I have an old friend whose hobby is vintage cars. By day he is an archaeologist, at night a motor mechanic. It seems to be a point of honour that one must rebuild every part as it originally was. To put in a new engine, new gearbox or anything new is as disgraceful as to salt a dig with bones which don’t belong to it. Consequently his workshop is a museum of bits and pieces.

I called on him with Elsa. It was the first time she had appeared to a normal friend in my normal life. She was looking as innocently alluring as an advertisement in a Sunday supplement and he couldn’t take his eyes off her.

‘I want a thin steel rod,’ I told him, ‘painted black and about ten feet long, firmly fixed to a plate at one end with a quick release clamp at the other.’

‘What has the clamp got to take?’

‘The bottom rim of this, and it had better be padded.’

I took the cauldron out of its hat box and showed it to him.

‘What an exquisite thing!’ he exclaimed. ‘Persian and about sixth century B.C., I would say.’

I was glad of that. It showed that a better authority than I could be taken in. I had been feeling a litle humiliated since the verdict of the British Museum.

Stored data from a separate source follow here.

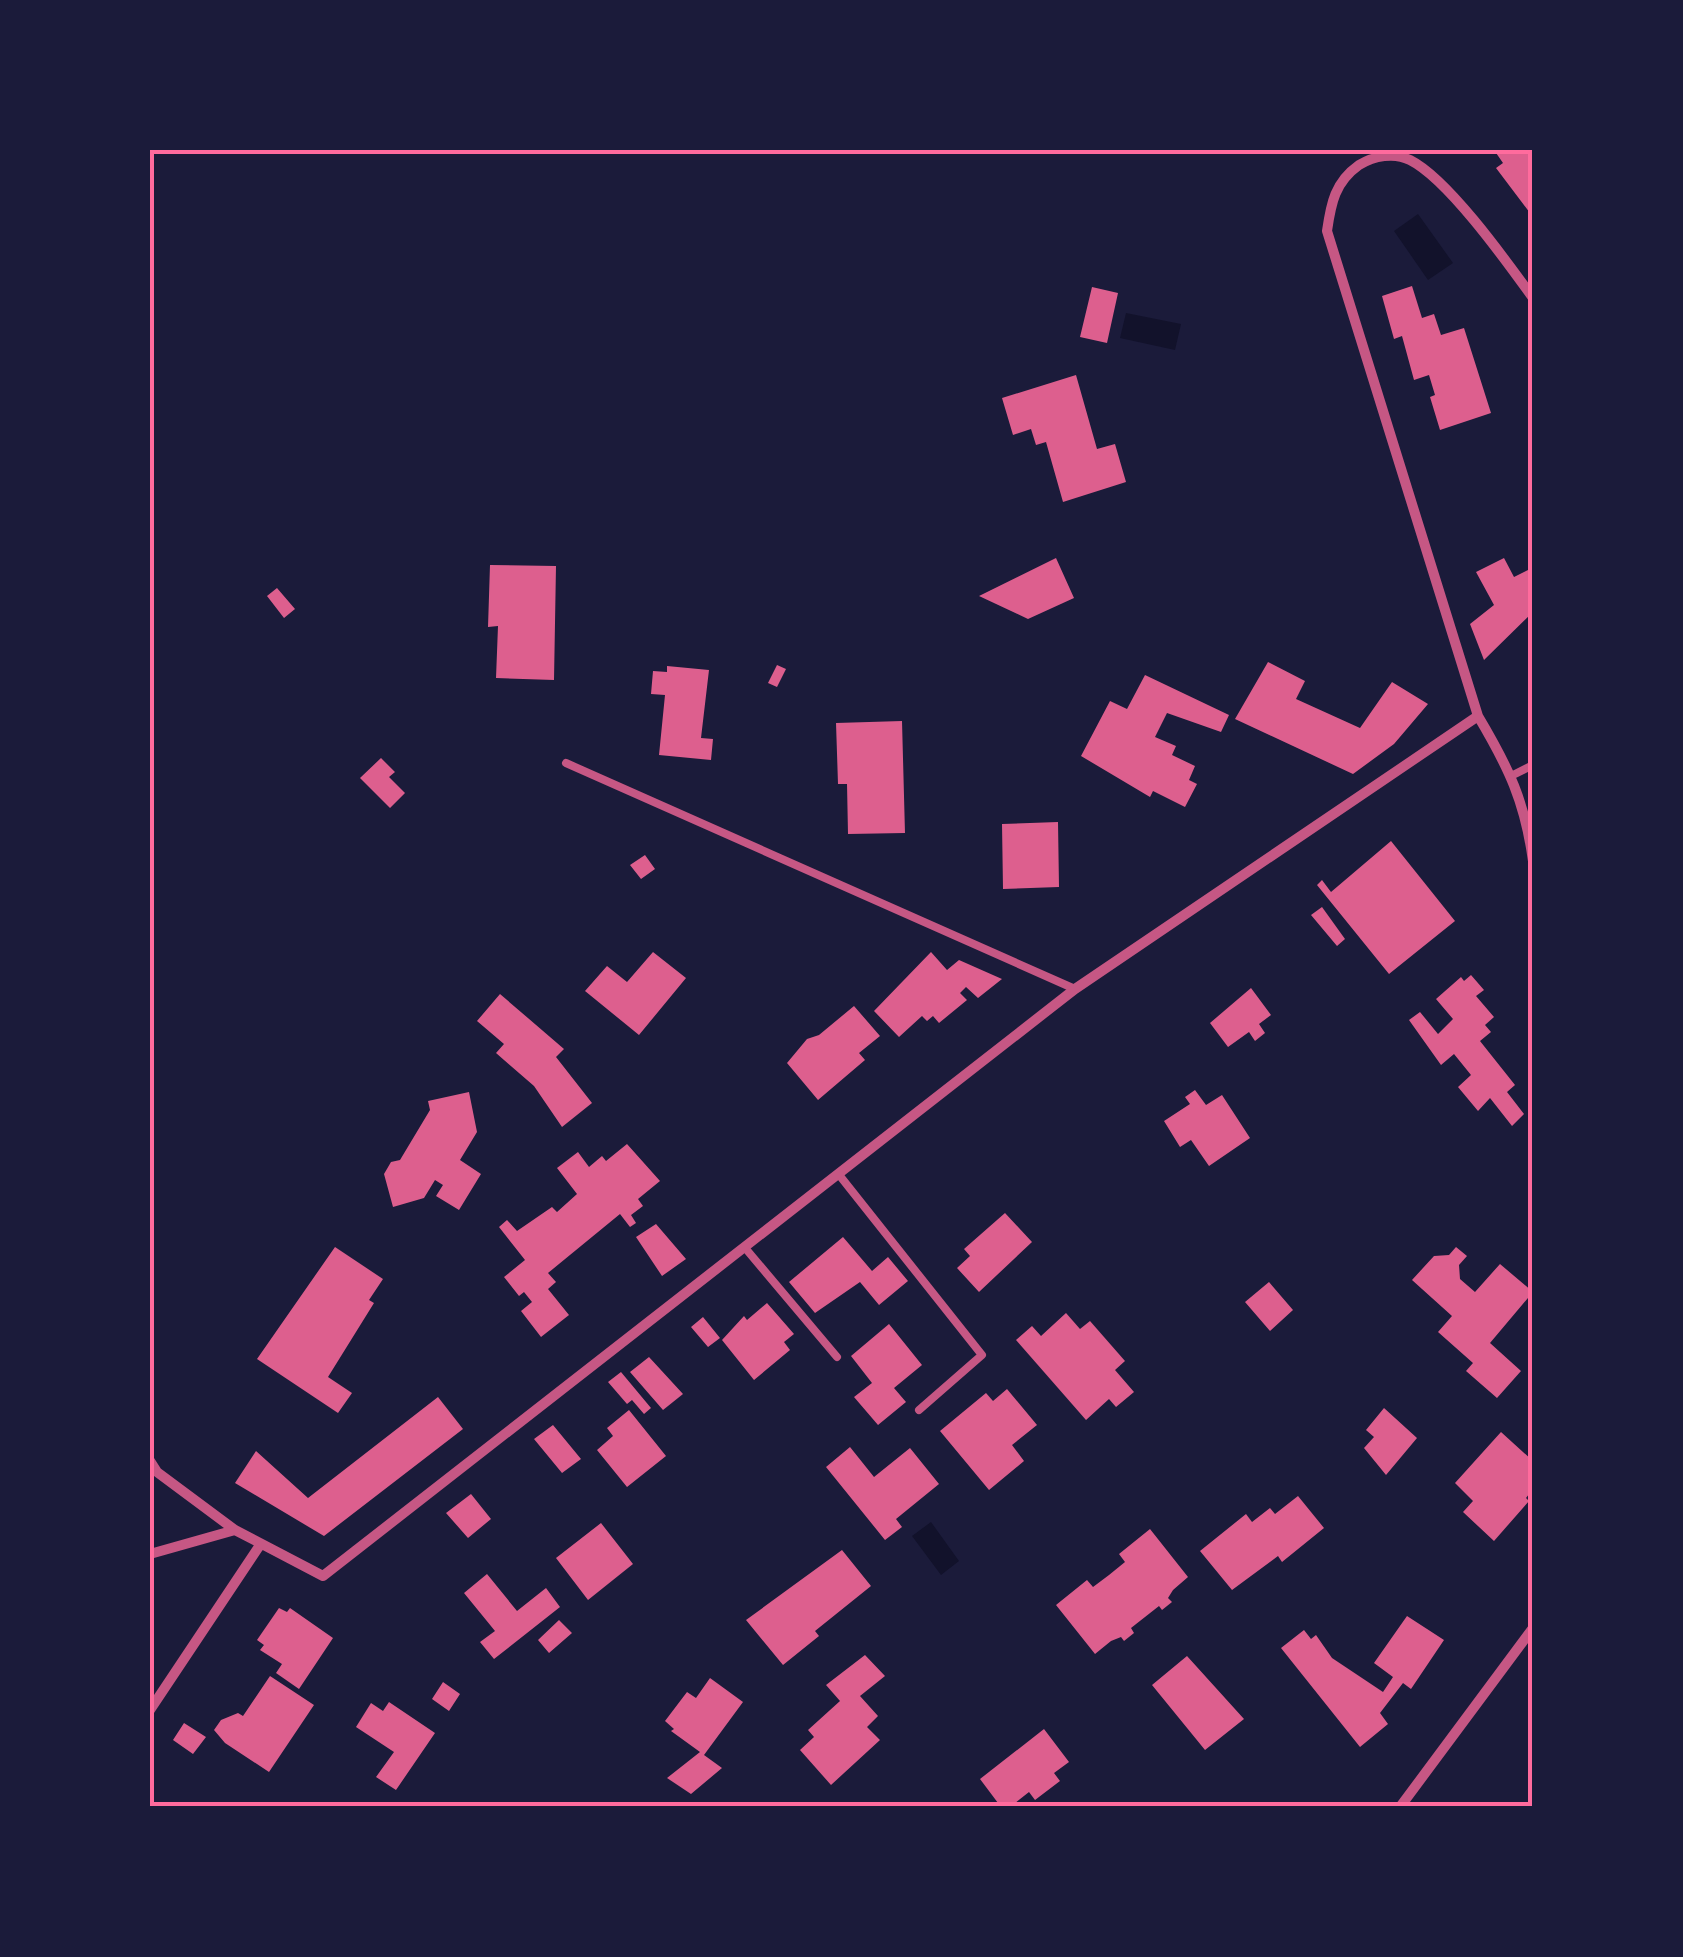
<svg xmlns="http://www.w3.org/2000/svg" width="1683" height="1957" font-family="Georgia,serif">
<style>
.water{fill:#12122b}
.building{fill:#dd5f8e}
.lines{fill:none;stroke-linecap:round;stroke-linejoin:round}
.service{stroke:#c65784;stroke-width:8}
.minor{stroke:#c65784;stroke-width:10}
.neatline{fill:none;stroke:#ff6b9d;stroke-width:4}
</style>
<rect width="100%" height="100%" fill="#1b1b3a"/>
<!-- water -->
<path class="water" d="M1418,214l35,49 -25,17 -34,-49z
M1126,313l55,11 -6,26 -55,-12z
M931,1522l28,39 -18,14 -29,-39z"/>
<!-- building -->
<path class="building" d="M1494,150h39v67l-37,-49 7,-5z
M1412,286l10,32 12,-4 7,21 23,-7 27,85 -51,17 -10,-33 5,-2 -6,-20 -15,5 -12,-44 -8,3 -12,-43z
M1092,287l26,6 -11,50 -27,-6z
M1076,375l21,74 18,-5 11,38 -63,20 -17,-60 -10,3 -5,-16 -18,6 -11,-37z
M1056,558l18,40 -46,21 -49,-23z
M1504,558l10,19 14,-7 5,11v31l-49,48 -14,-36 24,-19 -18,-33z
M490,565l66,1 -2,114 -58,-2 2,-52 -10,1z
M277,588l18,21 -11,9 -17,-22z
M1268,662l37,19 -9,18 64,29 32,-46 36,22 -34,40 -41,30 -118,-55z
M777,665l9,4 -9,18 -9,-4z
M667,666l42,4 -8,68 12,1 -2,21 -52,-5 6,-60 -14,-1 2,-23 14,1z
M1145,675l84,40 -8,17 -54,-19 -12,24 21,9 -4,9 23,11 -6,14 8,4 -12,23 -32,-16 -3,6 -69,-41 29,-55 17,8z
M902,721l3,112 -57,1 -1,-50h-9l-2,-61z
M381,758l14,14 -6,5 16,16 -15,15 -30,-30z
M1058,822l1,65 -56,2 -1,-65z
M1391,841l64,80 -66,53 -72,-89 5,-5 9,12z
M645,855l10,14 -14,10 -11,-14z
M1322,907l23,32 -8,7 -26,-31z
M653,952l33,26 -47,57 -54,-44 22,-25 20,16z
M931,952l16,18 12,-10 43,19 -24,19 -12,-11 -6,6 7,7 -28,23 -6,-7 -6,5 -5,-5 -23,21 -25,-26z
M1471,975l13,15 -8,6 18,21 -9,8 6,7 -11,9 35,44 -8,7 17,22 -12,12 -22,-28 -12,13 -20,-24 13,-12 -17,-21 -13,11 -32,-45 11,-8 18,22 15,-15 -17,-20 25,-22 3,4z
M1251,988l20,27 -12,9 6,9 -10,8 -6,-9 -21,15 -18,-24z
M500,994l64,55 -8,8 36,46 -30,24 -28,-41 -38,-33 8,-9 -27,-23z
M854,1006l26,30 -21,17 6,7 -47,40 -31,-37 20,-24 12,-4z
M1195,1090l11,15 16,-10 28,43 -41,28 -18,-26 -11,7 -16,-26 26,-17 -5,-7z
M469,1092l8,40 -17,28 21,14 -22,36 -23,-14 7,-11 -8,-5 -11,18 -31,9 -9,-33 7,-12 9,-2 30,-50 -2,-9z
M627,1144l33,37 -22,18 5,7 -12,9 5,8 -6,4 -10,-13 -72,59 8,9 -8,7 21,26 -28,22 -20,-26 11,-9 -8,-10 -5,4 -15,-19 21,-17 -26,-33 8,-7 10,11 35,-24 5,5 20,-18 -20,-26 21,-16 11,15 13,-11 4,5z
M1005,1213l27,29 -53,50 -22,-24 13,-12 -6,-7z
M656,1224l30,35 -24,17 -26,-39z
M843,1237l29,34 16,-14 20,24 -29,24 -19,-23 -45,31 -26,-31z
M335,1247l48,32 -14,21 5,3 -46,74 24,16 -14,20 -81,-54z
M1456,1247l11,9 -8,9 1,14 15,13 25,-28 33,28 -43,51 31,28 -24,27 -31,-27 7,-8 -35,-31 14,-16 -40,-36 22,-24 15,-1z
M1269,1282l24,28 -23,21 -25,-29z
M767,1303l27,31 -10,8 6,8 -36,30 -32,-40 22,-24 3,4z
M1066,1313l14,16 10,-8 35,40 -10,9 19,22 -18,15 -7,-8 -23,21 -70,-80 16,-14 9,10z
M703,1317l17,21 -12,9 -17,-20z
M889,1324l33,41 -28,23 12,14 -28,23 -24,-28 18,-14 -21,-27z
M649,1357l34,37 -20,16 -33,-38z
M621,1372l30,36 -7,6 -12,-14 -5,4 -19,-22z
M1007,1389l30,36 -25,20 12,16 -35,29 -49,-59 46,-38 7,8z
M438,1397l25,32 -139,107 -89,-53 21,-32 52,47z
M1384,1408l33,30 -31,37 -22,-27 10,-11 -8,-7z
M629,1410l37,46 -39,31 -30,-37 16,-14 -6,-8z
M553,1425l28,34 -19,14 -28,-34z
M1501,1432l32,29v28l-7,9 3,3 -35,40 -31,-29 10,-11 -18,-18z
M850,1447l24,30 36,-29 29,36 -43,35 6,8 -17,13 -59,-73z
M471,1494l20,25 -23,19 -22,-25z
M1298,1496l26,32 -42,34 -4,-6 -46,34 -32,-39 46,-37 6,8 18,-14 5,6z
M601,1523l32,41 -45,36 -32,-42z
M1150,1529l38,48 -15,13 -5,8 4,4 -10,8 -3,-4 -28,22 3,5 -10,8 -3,-4 -10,4 -16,13 -39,-49 31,-25 6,7 16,-12 16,-13 -6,-8z
M842,1550l29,36 -56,45 4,5 -36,29 -37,-45z
M487,1574l30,37 29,-23 14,19 -66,52 -14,-17 15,-11 -31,-38z
M279,1608l8,4 3,-4 43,30 -34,51 -23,-16 6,-9 -22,-14 4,-5 -7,-5z
M1407,1616l37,24 -33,49 -8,-6 -23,30 8,11 -28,23 -79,-99 23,-18 7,9 5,-4 16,23 51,34 10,-15 -19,-14z
M559,1620l13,13 -23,20 -11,-13z
M865,1655l20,21 -25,20 18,20 -11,11 13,13 -49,45 -31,-35 14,-13 -6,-7 32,-29 -14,-16z
M1187,1656l57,63 -39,31 -53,-65z
M270,1676l44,29 -45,67 -44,-29 -11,-13 7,-10 17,-7 5,3z
M710,1678l33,24 -39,53 18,13 -31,26 -24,-16 33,-26 -29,-21 3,-2 -9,-8 22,-29 9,6z
M443,1682l17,12 -11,17 -17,-12z
M389,1702l46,31 -39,57 -20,-13 18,-25 -38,-25 15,-24 12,8z
M184,1723l22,14 -13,17 -20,-14z
M1044,1729l25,33 -15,11 6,8 -25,19 -6,-8 -19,15h-9l-21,-28z"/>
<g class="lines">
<!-- service -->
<path class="service" d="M566,763l509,226
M1513,775l20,-10
M840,1176l142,179 -63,55
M746,1249l91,108"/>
<!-- minor -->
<path class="minor" d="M1478,716c31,52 47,86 55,145
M150,1461l7,11 78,58 88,46 752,-587 403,-273 -151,-485c4,-28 8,-49 32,-66 15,-9 35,-13 51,-5 38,19 97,102 123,138
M150,1554l85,-24
M150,1710l110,-165
M1400,1807l133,-179"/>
</g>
<!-- border -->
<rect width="1683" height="1957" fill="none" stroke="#1b1b3a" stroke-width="305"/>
<rect x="152" y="152" width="1378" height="1652" class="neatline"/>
</svg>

‘It’s only a modern replica. Gold-plated lead.’

‘But what for?’

I was momentarily stuck for a lie, but Elsa was not.

‘My cousin’s birthday,’ she said. ‘They’re filthy rich, jet set and all that. So I had to have something original.’

He looked at me ironically as if wondering how a serious economist could have got mixed up with a crazy bunch of conspicuous consumers.

‘I’ve got a bit of just the right rod. Strong as a Toledo blade. Come and have a look at it, Piers!’

He led me through a pool of oil round the back of a vast landaulette.

‘So you’ve been out baby-snatching! What a stunner! She looks like the Dea Roma on holiday.’

‘I’m the baby more often than not.’

‘Where did you find it?’

‘Salmon fishing.’

‘Not your style unless you were trying to find how much Julius Caesar paid for a pound. When does she want this device of hers?’